> _BRIEF_: Only one stretch of the records below is wanted: the lines from the one holding "24: (453, 286, 3.64)" through the one holding "43: (75, 543, 3.15)". Return it exactly, both ends included.
[[ THE INPUT open ]]
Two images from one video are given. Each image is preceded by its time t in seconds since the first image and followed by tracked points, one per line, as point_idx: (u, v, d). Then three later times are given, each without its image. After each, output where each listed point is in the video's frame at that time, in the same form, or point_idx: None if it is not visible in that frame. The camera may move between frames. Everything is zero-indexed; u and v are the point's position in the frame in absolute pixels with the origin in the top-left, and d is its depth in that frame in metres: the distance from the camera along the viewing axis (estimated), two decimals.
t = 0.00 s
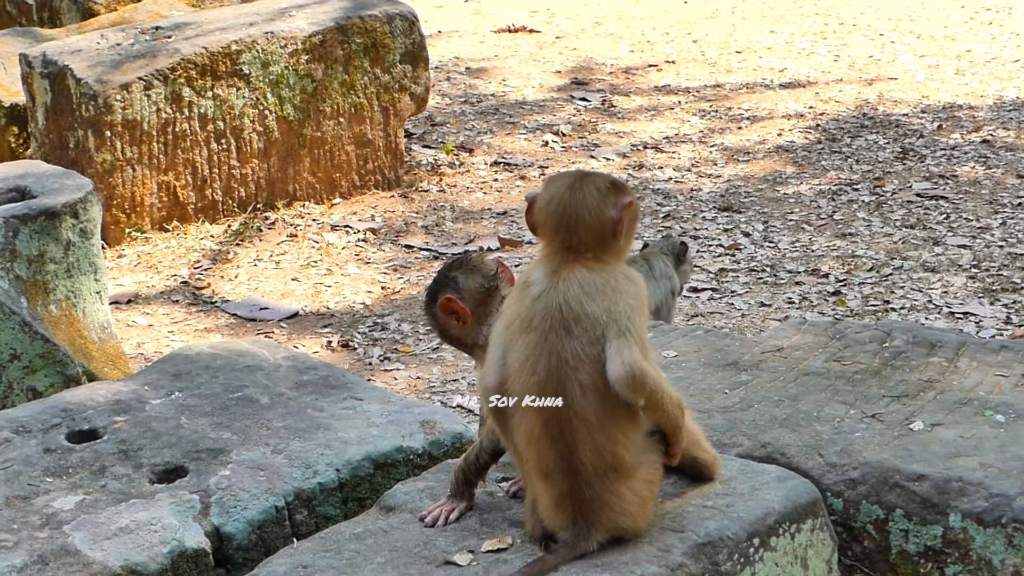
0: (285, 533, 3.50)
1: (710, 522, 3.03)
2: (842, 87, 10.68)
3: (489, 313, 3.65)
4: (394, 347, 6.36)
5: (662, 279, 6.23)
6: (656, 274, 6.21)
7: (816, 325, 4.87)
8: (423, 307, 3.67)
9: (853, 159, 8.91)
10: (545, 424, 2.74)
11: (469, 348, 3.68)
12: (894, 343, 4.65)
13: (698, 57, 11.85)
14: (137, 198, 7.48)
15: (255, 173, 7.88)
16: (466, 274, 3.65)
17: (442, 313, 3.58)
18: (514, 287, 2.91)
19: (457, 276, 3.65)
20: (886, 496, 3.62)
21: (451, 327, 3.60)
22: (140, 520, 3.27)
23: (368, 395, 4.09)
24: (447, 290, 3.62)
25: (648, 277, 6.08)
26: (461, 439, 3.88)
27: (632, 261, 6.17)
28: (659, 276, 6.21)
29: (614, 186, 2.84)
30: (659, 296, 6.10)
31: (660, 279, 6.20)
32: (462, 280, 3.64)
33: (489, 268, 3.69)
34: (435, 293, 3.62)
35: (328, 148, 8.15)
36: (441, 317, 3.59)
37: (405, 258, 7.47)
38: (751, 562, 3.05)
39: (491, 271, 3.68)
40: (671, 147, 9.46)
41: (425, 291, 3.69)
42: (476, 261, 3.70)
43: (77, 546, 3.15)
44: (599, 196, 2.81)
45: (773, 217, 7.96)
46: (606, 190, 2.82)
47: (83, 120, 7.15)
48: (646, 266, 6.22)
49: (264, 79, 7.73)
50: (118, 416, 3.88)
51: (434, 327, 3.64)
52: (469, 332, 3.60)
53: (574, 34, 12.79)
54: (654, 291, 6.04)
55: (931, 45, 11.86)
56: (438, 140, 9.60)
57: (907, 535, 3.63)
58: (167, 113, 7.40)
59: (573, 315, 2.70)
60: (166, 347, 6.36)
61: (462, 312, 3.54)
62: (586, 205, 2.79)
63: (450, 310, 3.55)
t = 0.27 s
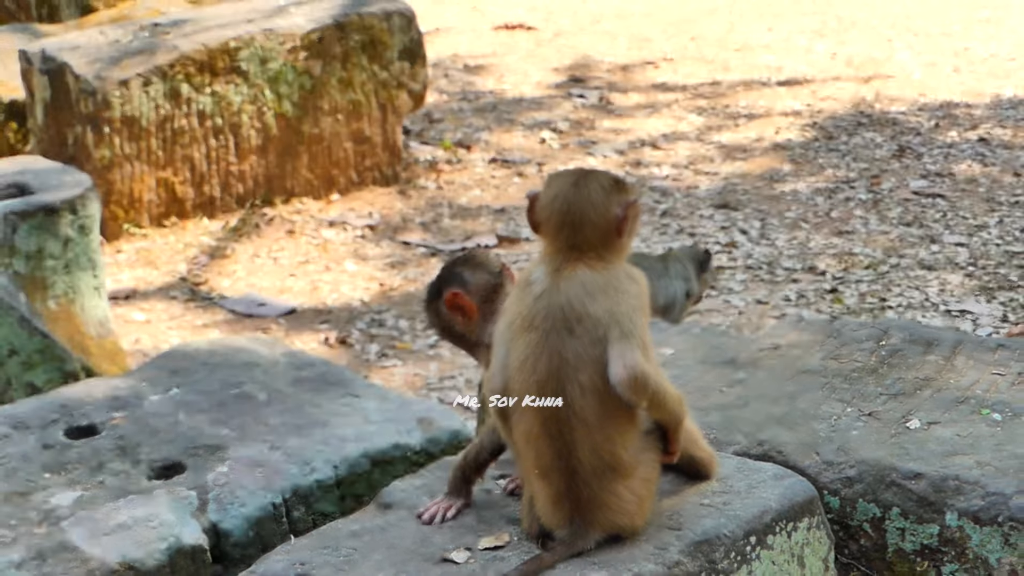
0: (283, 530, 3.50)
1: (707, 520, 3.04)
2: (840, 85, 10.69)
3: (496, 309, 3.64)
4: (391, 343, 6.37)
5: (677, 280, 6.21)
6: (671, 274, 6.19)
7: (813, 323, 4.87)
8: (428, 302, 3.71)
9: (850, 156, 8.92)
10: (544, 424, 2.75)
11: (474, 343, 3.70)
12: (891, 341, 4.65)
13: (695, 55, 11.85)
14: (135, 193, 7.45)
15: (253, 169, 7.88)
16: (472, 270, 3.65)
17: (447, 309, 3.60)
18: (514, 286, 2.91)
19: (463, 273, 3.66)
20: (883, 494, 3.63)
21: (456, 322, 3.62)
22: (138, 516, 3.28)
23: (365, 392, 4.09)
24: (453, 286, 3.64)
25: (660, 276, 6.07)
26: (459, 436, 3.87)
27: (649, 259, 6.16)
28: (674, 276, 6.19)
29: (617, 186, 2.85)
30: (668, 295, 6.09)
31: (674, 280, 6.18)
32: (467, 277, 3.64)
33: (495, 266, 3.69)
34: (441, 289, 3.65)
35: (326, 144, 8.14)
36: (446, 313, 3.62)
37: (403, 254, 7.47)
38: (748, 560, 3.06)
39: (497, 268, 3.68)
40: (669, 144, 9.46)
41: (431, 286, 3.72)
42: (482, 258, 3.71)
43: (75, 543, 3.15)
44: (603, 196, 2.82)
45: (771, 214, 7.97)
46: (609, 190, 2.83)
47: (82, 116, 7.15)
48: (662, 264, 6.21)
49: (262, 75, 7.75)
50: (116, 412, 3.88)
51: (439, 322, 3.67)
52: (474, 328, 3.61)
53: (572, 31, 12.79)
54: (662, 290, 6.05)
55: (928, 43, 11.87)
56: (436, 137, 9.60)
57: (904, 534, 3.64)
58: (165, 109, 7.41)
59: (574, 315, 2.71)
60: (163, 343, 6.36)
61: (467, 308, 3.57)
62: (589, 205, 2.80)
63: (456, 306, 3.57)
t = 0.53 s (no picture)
0: (280, 528, 3.50)
1: (705, 518, 3.04)
2: (839, 83, 10.68)
3: (494, 309, 3.64)
4: (390, 341, 6.36)
5: (676, 278, 6.21)
6: (669, 271, 6.19)
7: (812, 321, 4.87)
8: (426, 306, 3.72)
9: (849, 155, 8.91)
10: (543, 423, 2.74)
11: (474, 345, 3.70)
12: (889, 340, 4.65)
13: (694, 53, 11.84)
14: (134, 191, 7.47)
15: (252, 166, 7.88)
16: (470, 270, 3.68)
17: (446, 310, 3.60)
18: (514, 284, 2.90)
19: (461, 274, 3.67)
20: (881, 492, 3.63)
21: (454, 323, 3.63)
22: (136, 514, 3.27)
23: (363, 390, 4.09)
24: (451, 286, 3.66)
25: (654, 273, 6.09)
26: (457, 434, 3.88)
27: (647, 256, 6.19)
28: (672, 274, 6.19)
29: (619, 185, 2.85)
30: (663, 292, 6.12)
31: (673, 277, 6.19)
32: (465, 277, 3.66)
33: (492, 265, 3.71)
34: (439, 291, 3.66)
35: (325, 141, 8.14)
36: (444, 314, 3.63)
37: (402, 252, 7.47)
38: (746, 559, 3.06)
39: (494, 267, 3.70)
40: (668, 142, 9.45)
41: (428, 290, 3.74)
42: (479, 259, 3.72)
43: (72, 540, 3.15)
44: (606, 195, 2.81)
45: (770, 212, 7.96)
46: (613, 189, 2.82)
47: (81, 113, 7.13)
48: (662, 261, 6.23)
49: (261, 73, 7.72)
50: (114, 410, 3.88)
51: (439, 325, 3.68)
52: (472, 329, 3.61)
53: (571, 29, 12.77)
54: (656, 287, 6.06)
55: (928, 41, 11.86)
56: (434, 134, 9.59)
57: (902, 532, 3.63)
58: (164, 106, 7.39)
59: (576, 315, 2.70)
60: (162, 340, 6.35)
61: (465, 308, 3.57)
62: (593, 205, 2.80)
63: (454, 307, 3.57)
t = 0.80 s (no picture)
0: (279, 526, 3.50)
1: (704, 516, 3.04)
2: (838, 81, 10.69)
3: (485, 313, 3.62)
4: (389, 339, 6.36)
5: (676, 265, 6.43)
6: (670, 258, 6.41)
7: (810, 319, 4.88)
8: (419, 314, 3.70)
9: (848, 153, 8.92)
10: (541, 422, 2.74)
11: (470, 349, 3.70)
12: (888, 338, 4.66)
13: (693, 50, 11.84)
14: (133, 189, 7.47)
15: (251, 164, 7.88)
16: (459, 275, 3.64)
17: (436, 317, 3.61)
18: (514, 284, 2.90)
19: (451, 280, 3.64)
20: (880, 490, 3.63)
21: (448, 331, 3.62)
22: (134, 512, 3.27)
23: (362, 388, 4.09)
24: (440, 293, 3.63)
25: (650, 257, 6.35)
26: (455, 432, 3.88)
27: (649, 242, 6.44)
28: (671, 260, 6.42)
29: (620, 186, 2.87)
30: (659, 277, 6.36)
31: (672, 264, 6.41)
32: (454, 282, 3.63)
33: (481, 267, 3.67)
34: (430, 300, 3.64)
35: (324, 139, 8.14)
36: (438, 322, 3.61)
37: (401, 250, 7.47)
38: (744, 557, 3.06)
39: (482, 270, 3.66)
40: (667, 140, 9.46)
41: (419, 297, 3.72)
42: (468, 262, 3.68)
43: (71, 538, 3.15)
44: (607, 196, 2.82)
45: (769, 210, 7.97)
46: (613, 189, 2.83)
47: (79, 112, 7.12)
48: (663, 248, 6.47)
49: (260, 71, 7.72)
50: (113, 408, 3.88)
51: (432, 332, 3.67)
52: (466, 334, 3.61)
53: (570, 27, 12.78)
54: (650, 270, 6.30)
55: (927, 39, 11.86)
56: (433, 132, 9.59)
57: (900, 530, 3.64)
58: (164, 105, 7.39)
59: (576, 314, 2.70)
60: (161, 339, 6.35)
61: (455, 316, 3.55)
62: (593, 204, 2.80)
63: (446, 314, 3.58)
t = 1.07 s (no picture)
0: (278, 524, 3.50)
1: (702, 514, 3.04)
2: (838, 80, 10.69)
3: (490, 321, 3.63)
4: (389, 338, 6.36)
5: (705, 255, 6.43)
6: (699, 249, 6.40)
7: (810, 318, 4.88)
8: (422, 328, 3.67)
9: (848, 152, 8.92)
10: (543, 419, 2.73)
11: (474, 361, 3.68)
12: (888, 337, 4.66)
13: (693, 50, 11.85)
14: (132, 188, 7.47)
15: (250, 164, 7.88)
16: (463, 285, 3.66)
17: (443, 327, 3.55)
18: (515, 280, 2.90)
19: (455, 291, 3.65)
20: (879, 489, 3.63)
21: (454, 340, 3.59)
22: (134, 510, 3.27)
23: (361, 387, 4.10)
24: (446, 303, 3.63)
25: (683, 248, 6.31)
26: (455, 430, 3.88)
27: (682, 231, 6.38)
28: (701, 250, 6.41)
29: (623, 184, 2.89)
30: (692, 267, 6.38)
31: (700, 254, 6.41)
32: (460, 291, 3.64)
33: (484, 278, 3.71)
34: (434, 311, 3.62)
35: (324, 139, 8.14)
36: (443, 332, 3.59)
37: (400, 249, 7.47)
38: (743, 555, 3.06)
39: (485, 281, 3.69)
40: (667, 139, 9.46)
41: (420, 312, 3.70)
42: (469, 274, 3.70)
43: (70, 536, 3.15)
44: (611, 193, 2.83)
45: (769, 210, 7.97)
46: (617, 187, 2.85)
47: (79, 111, 7.12)
48: (695, 234, 6.43)
49: (259, 70, 7.72)
50: (112, 407, 3.88)
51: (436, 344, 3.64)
52: (473, 343, 3.58)
53: (570, 26, 12.78)
54: (681, 264, 6.32)
55: (926, 38, 11.86)
56: (433, 132, 9.59)
57: (899, 529, 3.64)
58: (163, 104, 7.39)
59: (579, 309, 2.71)
60: (161, 337, 6.35)
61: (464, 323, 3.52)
62: (598, 201, 2.81)
63: (452, 323, 3.52)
[[ THE INPUT closed ]]
> _EXERCISE RESPONSE_:
24: (453, 286, 3.64)
25: (660, 276, 6.07)
26: (459, 436, 3.87)
27: (649, 259, 6.16)
28: (674, 276, 6.19)
29: (617, 186, 2.85)
30: (668, 295, 6.09)
31: (674, 280, 6.18)
32: (467, 277, 3.64)
33: (495, 266, 3.69)
34: (441, 289, 3.65)
35: (326, 144, 8.14)
36: (446, 313, 3.62)
37: (403, 254, 7.47)
38: (748, 560, 3.06)
39: (497, 268, 3.68)
40: (669, 144, 9.46)
41: (431, 286, 3.72)
42: (482, 258, 3.71)
43: (75, 543, 3.15)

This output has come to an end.